[Data entries]
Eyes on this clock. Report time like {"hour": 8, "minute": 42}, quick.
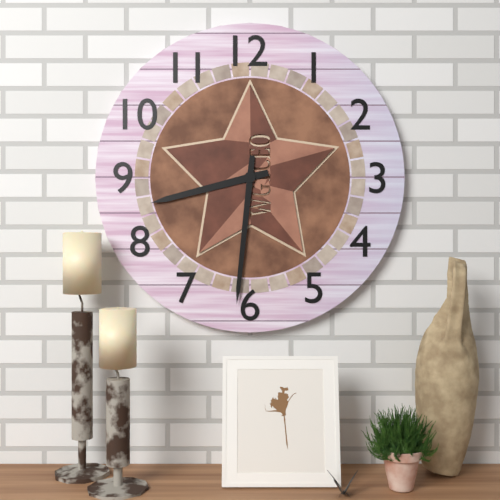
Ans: {"hour": 8, "minute": 31}
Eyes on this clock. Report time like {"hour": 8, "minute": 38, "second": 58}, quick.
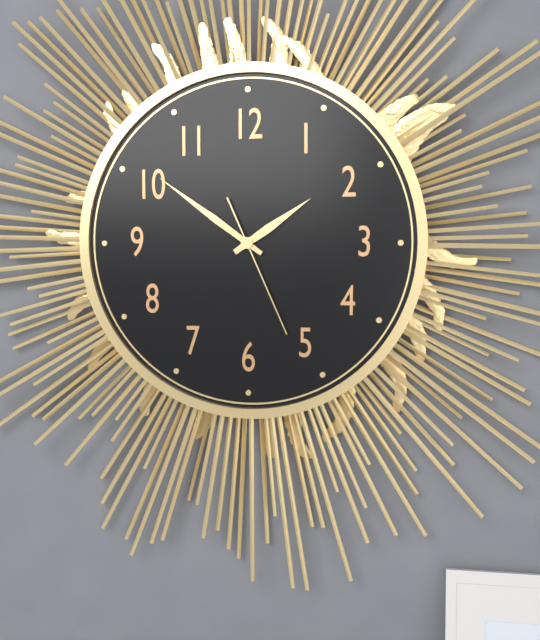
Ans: {"hour": 1, "minute": 51, "second": 26}
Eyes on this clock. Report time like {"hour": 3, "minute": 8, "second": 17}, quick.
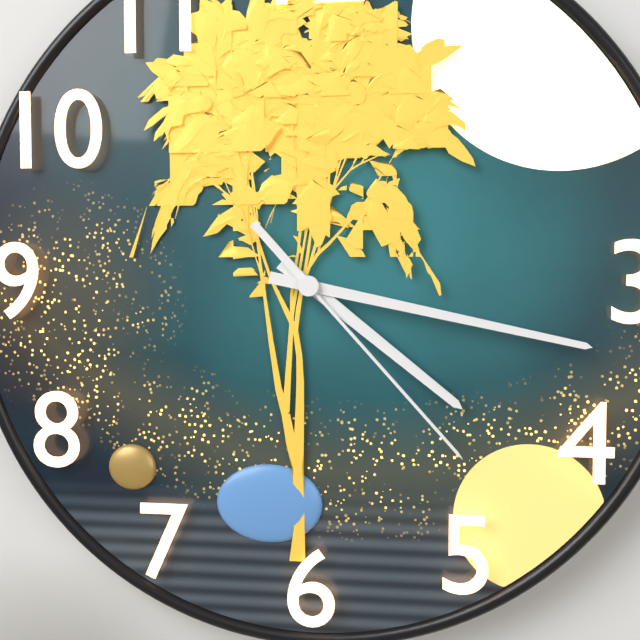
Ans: {"hour": 4, "minute": 17, "second": 23}
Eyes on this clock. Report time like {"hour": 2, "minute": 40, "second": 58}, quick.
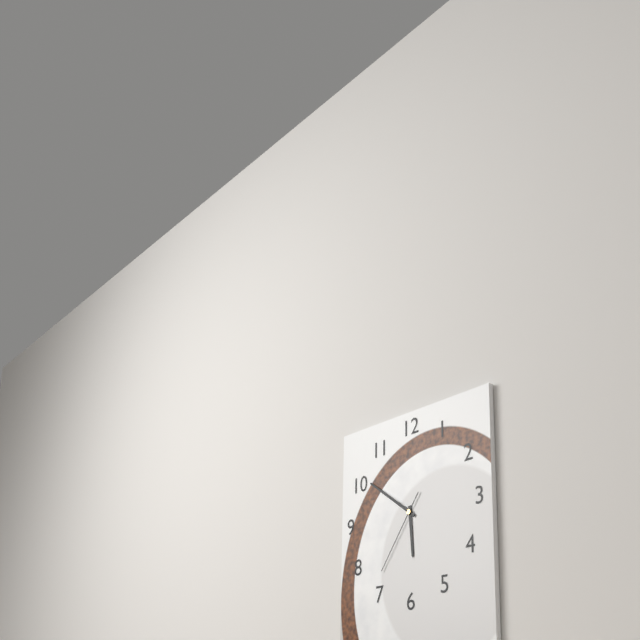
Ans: {"hour": 5, "minute": 51, "second": 36}
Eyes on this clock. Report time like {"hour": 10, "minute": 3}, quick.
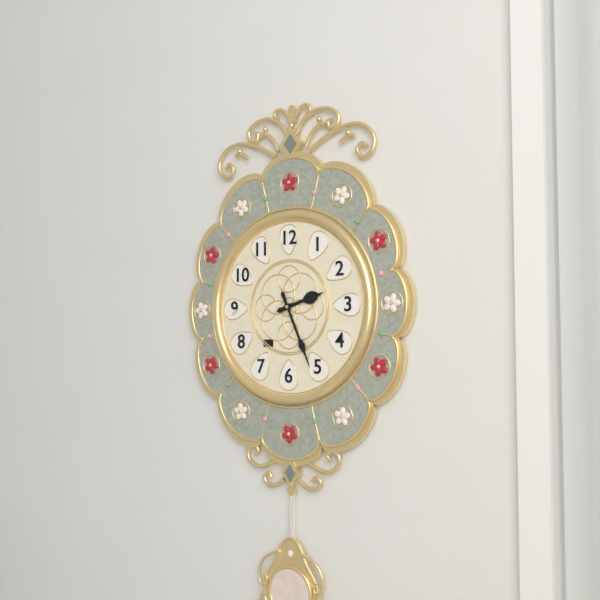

[What you should do] Put all of the data above into a numbered list with one line per entry, skipping any blank lines and leaving out the pictures.

[Worked answer]
1. Eyes on this clock. Report time like {"hour": 8, "minute": 42}, quick.
2. Ans: {"hour": 8, "minute": 31}
3. Eyes on this clock. Report time like {"hour": 8, "minute": 38, "second": 58}, quick.
4. Ans: {"hour": 1, "minute": 51, "second": 26}
5. Eyes on this clock. Report time like {"hour": 3, "minute": 8, "second": 17}, quick.
6. Ans: {"hour": 4, "minute": 17, "second": 23}
7. Eyes on this clock. Report time like {"hour": 2, "minute": 40, "second": 58}, quick.
8. Ans: {"hour": 5, "minute": 51, "second": 36}
9. Eyes on this clock. Report time like {"hour": 10, "minute": 3}, quick.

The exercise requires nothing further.